(Material provided begins)

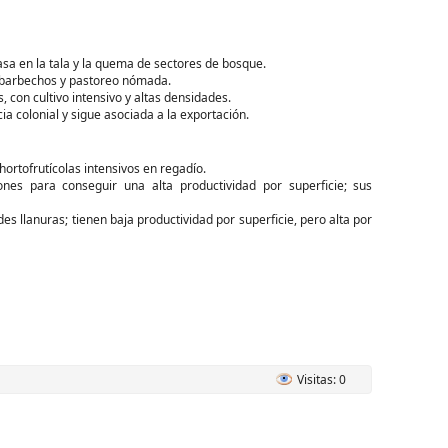
asa en la tala y la quema de sectores de bosque.
s barbechos y pastoreo nómada.
s, con cultivo intensivo y altas densidades.
a colonial y sigue asociada a la exportación.
 hortofrutícolas intensivos en regadío.
ones para conseguir una alta productividad por superficie; sus
 llanuras; tienen baja productividad por superficie, pero alta por
Visitas: 0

(Material provided ends)

## Task requirements
Repeat the records above verbatim. Include none of the pictures.

## The answer
asa en la tala y la quema de sectores de bosque.
s barbechos y pastoreo nómada.
s, con cultivo intensivo y altas densidades.
a colonial y sigue asociada a la exportación.
 hortofrutícolas intensivos en regadío.
ones para conseguir una alta productividad por superficie; sus
 llanuras; tienen baja productividad por superficie, pero alta por
Visitas: 0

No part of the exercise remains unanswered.